Néanmoins, et c’est sûrement ce qui fait les grands livres : le texte dit quelque chose d’assez intemporel sur l’écroulement, la solitude et le sentiment d’isolation. Sur le topic du book club (lien au début de l’article !) nous nous sommes toutes et tous accordés.ées sur un fait : le lire alors que nous venons de vivre une période – toute proportion gardée – de remise en question a rendu cette lecture plus puissante. Cela est renforcé par une écriture hyper travaillé, notamment au niveau du temps. Alors que le principe même du journal intime de Nell est censé nous donner une estimation relativement précise du temps (que sommes-nous sans ?) qui passe, Jean Hegland se sert de ce médium pour nous perdre totalement. C’est pour cela que je conseillerai après coup de lire le livre d’une traite (il est relativement court et rapide) ou au moins sur un temps resserré, d’autant plus qu’il n’est pas chapitré.

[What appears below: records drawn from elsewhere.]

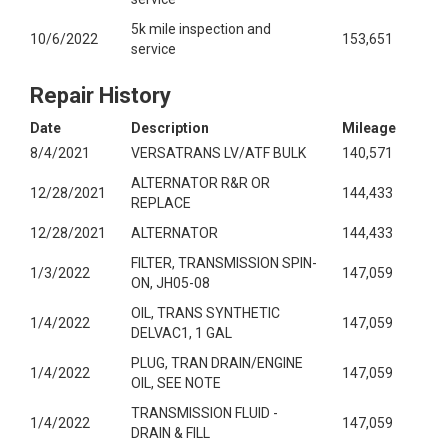
5k mile inspection and
10/6/2022
153,651
service
Repair History
Date
Description
Mileage
8/4/2021
VERSATRANS LV/ATF BULK
140,571
ALTERNATOR R&R OR
12/28/2021
144,433
REPLACE
12/28/2021
ALTERNATOR
144,433
FILTER, TRANSMISSION SPIN-
1/3/2022
147,059
ON, JH05-08
OIL, TRANS SYNTHETIC
1/4/2022
147,059
DELVAC1, 1 GAL
PLUG, TRAN DRAIN/ENGINE
1/4/2022
147,059
OIL, SEE NOTE
TRANSMISSION FLUID -
1/4/2022
147,059
DRAIN & FILL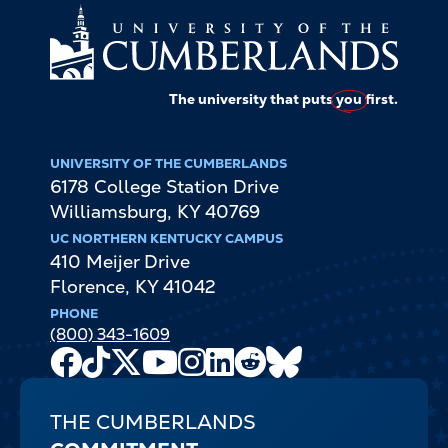
The university that puts
you
first.
UNIVERSITY OF THE CUMBERLANDS
6178 College Station Drive
Williamsburg
,
KY
40769
UC NORTHERN KENTUCKY CAMPUS
410 Meijer Drive
Florence
,
KY
41042
PHONE
(800) 343-1609
Facebook
TikTok
X
Youtube
Instagram
LinkedIn
Reddit
Bluesky
Channel
THE CUMBERLANDS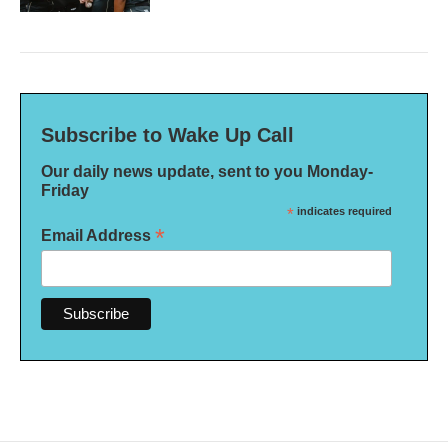
Subscribe to Wake Up Call
Our daily news update, sent to you Monday-
Friday
*
indicates required
*
Email Address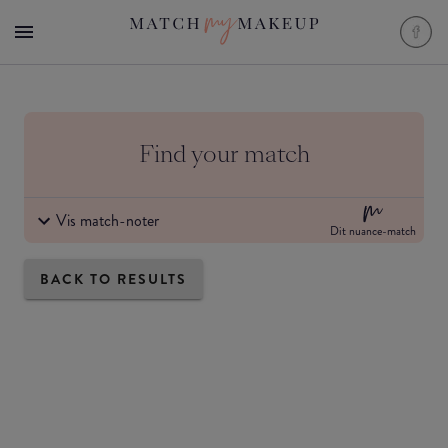
Find your match
Vis match-noter
Dit nuance-match
BACK TO RESULTS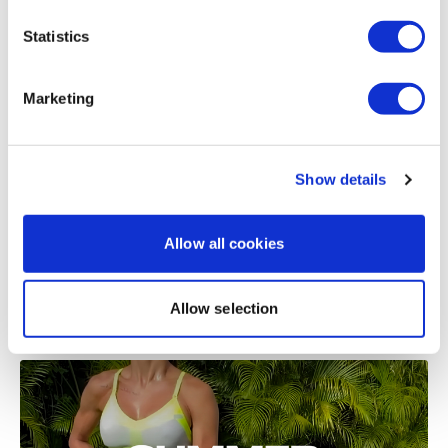
Statistics
Related Videos
Marketing
Show details
Allow all cookies
51:11
Allow selection
Summer Shred #5 - Full Body Buy In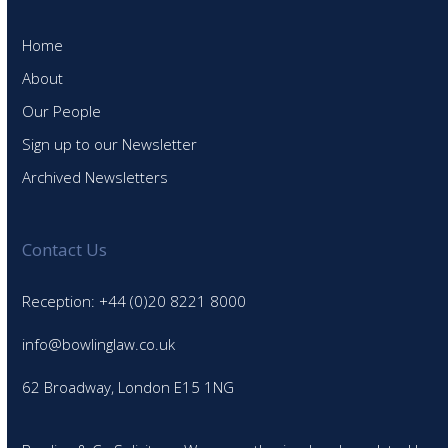
Home
About
Our People
Sign up to our Newsletter
Archived Newsletters
Contact Us
Reception: +44 (0)20 8221 8000
info@bowlinglaw.co.uk
62 Broadway, London E15 1NG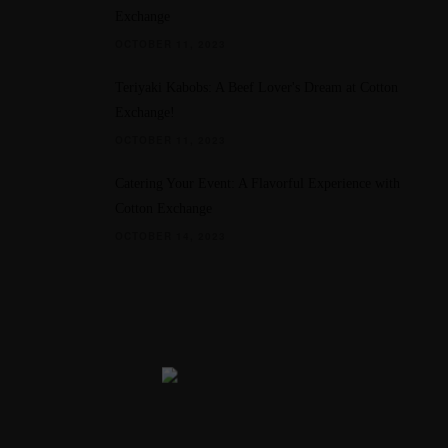
Exchange
OCTOBER 11, 2023
Teriyaki Kabobs: A Beef Lover's Dream at Cotton
Exchange!
OCTOBER 11, 2023
Catering Your Event: A Flavorful Experience with
Cotton Exchange
OCTOBER 14, 2023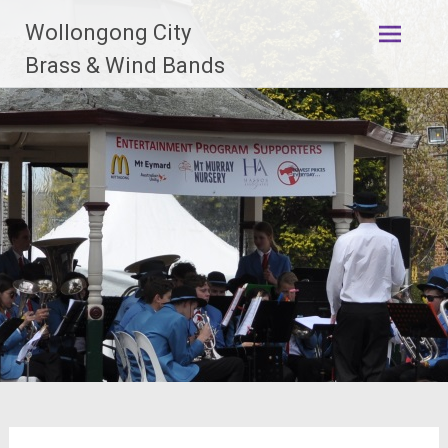
Skip
Wollongong City
to
content
Brass & Wind Bands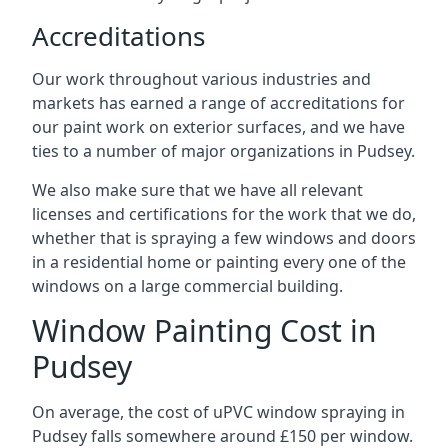
Accreditations
Our work throughout various industries and
markets has earned a range of accreditations for
our paint work on exterior surfaces, and we have
ties to a number of major organizations in Pudsey.
We also make sure that we have all relevant
licenses and certifications for the work that we do,
whether that is spraying a few windows and doors
in a residential home or painting every one of the
windows on a large commercial building.
Window Painting Cost in
Pudsey
On average, the cost of uPVC window spraying in
Pudsey falls somewhere around £150 per window.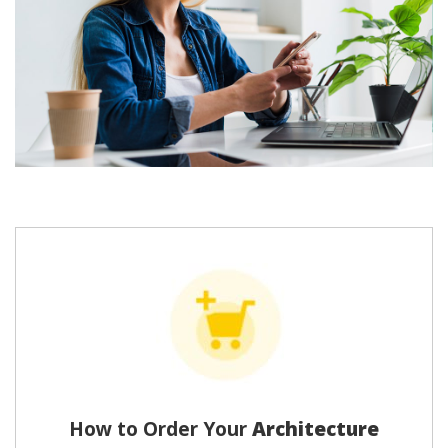
How to Order Your
Architecture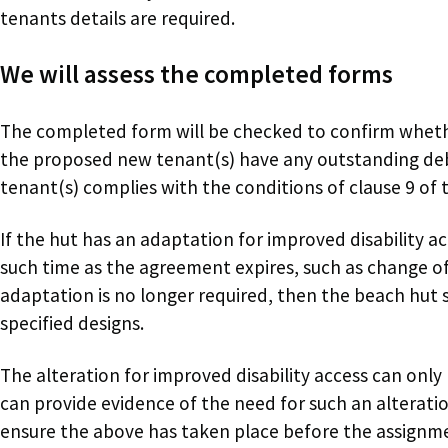
tenants details are required.
We will assess the completed forms
The completed form will be checked to confirm wheth
the proposed new tenant(s) have any outstanding de
tenant(s) complies with the conditions of clause 9 of
If the hut has an adaptation for improved disability acc
such time as the agreement expires, such as change of
adaptation is no longer required, then the beach hut 
specified designs.
The alteration for improved disability access can only
can provide evidence of the need for such an alterati
ensure the above has taken place before the assignm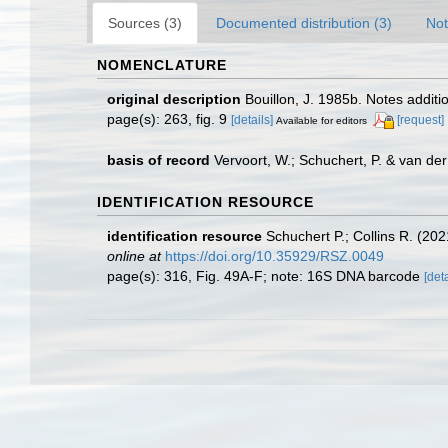
Sources (3)
Documented distribution (3)
Not
NOMENCLATURE
original description
Bouillon, J. 1985b. Notes addi
page(s): 263, fig. 9
[details]
[request]
Available for editors
basis of record
Vervoort, W.; Schuchert, P. & van d
IDENTIFICATION RESOURCE
identification resource
Schuchert P.; Collins R. (20
online at
https://doi.org/10.35929/RSZ.0049
page(s): 316, Fig. 49A-F; note: 16S DNA barcode
[deta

De ce fait, il faut tout de même préciser que toute la dimension post-apocalyptique se situe relativement en arrière-plan. Seule la survie élémentaire – manger, boire – est exploité tout au long du roman, ainsi que des questionnements sur la folie ou la solitude, ou encore la peur de l’autre. Le book club a aussi été l’occasion de se pencher sur le sous-texte et c’est intéressant de constater que nous avons toutes et tous des lectures différentes : une participante soulève la question du prénom d’Eva et se questionne sur une éventuelle référence biblique, un autre vit le livre comme un retour pur et simple à la nature. Pour ma part, j’ai écouté pas mal de podcasts au début du confinement, notamment sur les liens faits entre féminisme et sorcellerie. Bien que ce soit une mouvance à laquelle je ne me sente pas sensible – cycle lunaire, wicca, tarots, etc. – ça a beaucoup conditionné ma lecture, et j’y ai trouvé un sens profondément militant, cela étant renforcé par une scène qui nous a beaucoup fait débattre et que j’ai interprété en ce sens. J’ajoute aussi à ça le thème du deuil, omniprésent du début à la fin, car le livre se construit un peu comme un grand Adieu à une succession de choses, humaines comme matérielles.
En conclusion … Pas une lecture coup de cœur, mais assurément un grand livre difficile à noter, car il n’est pas « flatteur ». C’est une lecture qui ne nous ménage pas – aussi bien dans la thématique que dans certaines scènes qui peuvent choquer ou au moins interroger.